Chroma-VAE: Mitigating Shortcut Learning with Generative Classifiers

Authors: Wanqian Yang, Polina Kirichenko, Micah Goldblum, Andrew G. Wilson

NeurIPS 2022 | Conference PDF | Archive PDF | Plain Text | LLM Run Details

Reproducibility Variable Result LLM Response
Research Type Experimental We demonstrate the effectiveness of Chroma-VAE on several benchmark datasets (Section 5). In Section 5.1, we present results on the Colored MNIST benchmark... In Section 5.2, we apply Chroma-VAE to two large-scale benchmark datasets (Celeb A and MNIST-Fashion MNIST Dominoes), as well as a real-world problem involving pneumonia prediction using chest X-ray scans.
Researcher Affiliation Academia New York University {wanqian, pk1822, goldblum}@nyu.edu, andrewgw@cims.nyu.edu
Pseudocode Yes Algorithm 1 Chroma-VAE
Open Source Code Yes Our code is publicly available at https://github.com/Wanqianxn/chroma-vae-public.
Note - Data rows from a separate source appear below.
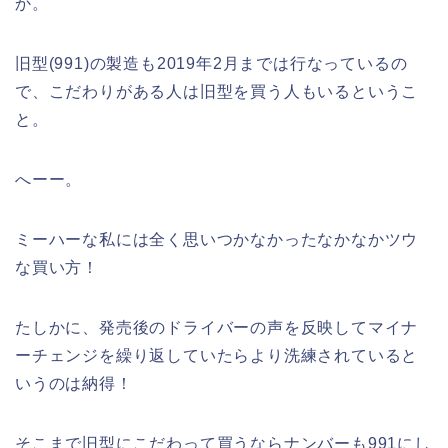
か。
旧型(991)の製造も2019年2月までは行なっているの
で、こだわりがある人は旧型を買う人もいるというこ
と。
へーー。
ミーハーな私には全く思いつかなかったなかなかツウ
な買い方！
たしかに、発売後のドライバーの声を反映してマイナ
ーチェンジを繰り返していたらより洗練されていると
いうのは納得！
そこまで旧型にこだわって買うならナンバーも991にし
Open Datasets Yes Setup. Following Arjovsky et al. [1], (i) first we binarize MNIST [26] labels... We consider two benchmark Celeb A tasks:... We also consider the MF-Dominoes dataset [35]... Likewise, we make a training set (N = 20K) with roughly equal numbers of X-rays from the National Institutes of Health Clinical Center (NIH) dataset [48] and the Chexpert dataset [18]
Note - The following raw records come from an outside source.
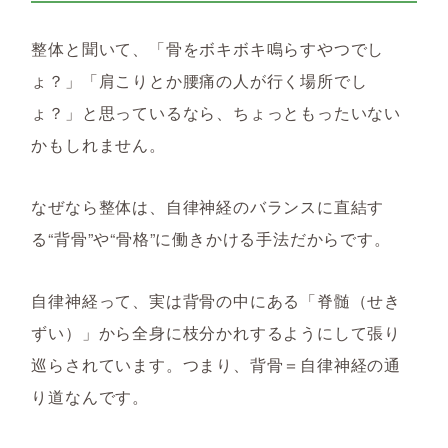
整体と聞いて、「骨をボキボキ鳴らすやつでし
ょ？」「肩こりとか腰痛の人が行く場所でし
ょ？」と思っているなら、ちょっともったいない
かもしれません。
なぜなら整体は、
自律神経のバランスに直結す
る“背骨”や“骨格”に働きかける手法だからです。
自律神経って、実は背骨の中にある「脊髄（せき
ずい）」から全身に枝分かれするようにして張り
巡らされています。つまり、
背骨＝自律神経の通
り道なんです。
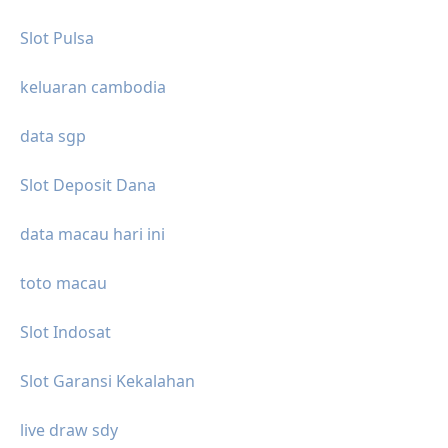
Slot Pulsa
keluaran cambodia
data sgp
Slot Deposit Dana
data macau hari ini
toto macau
Slot Indosat
Slot Garansi Kekalahan
live draw sdy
Dataset Splits Yes For Colored MNIST and MF-Dominoes, we follow the same experimental setup as [27]. We then perform a random split with 80% for training and 20% for testing. For CelebA, we use the splits provided by the dataset directly. For the Chest X-ray dataset, we combine NIH [48] and Chexpert [18] to make a training set (N = 20K) and validation set (N = 5K) for training, and a fixed test set (N = 1.6K) for testing.
Hardware Specification No The paper states 'We note that the computational resources we used are typical of most research using the same models and datasets' but does not provide specific details such as GPU models, CPU types, or memory specifications used for the experiments.
Software Dependencies No The paper mentions 'Adam' as an optimization method, citing Kingma and Ba [22], but does not specify any particular software, libraries, or their version numbers (e.g., PyTorch 1.x, TensorFlow 2.x, Python 3.x) used for implementation.
Experiment Setup Yes Detailed experimental setups can be found in Appendix B. For example, in Section 5.1 (Colored MNIST setup), it mentions 'pd = 0.25' and 'pc = 0.1'. In Section 5.2, it discusses using the 'harder setting from Lee et al. [27]' for Celeb A and MF-Dominoes. Algorithm 1 also outlines the training procedure, including 'initialize (θ, ϕ, φ) using Adam'.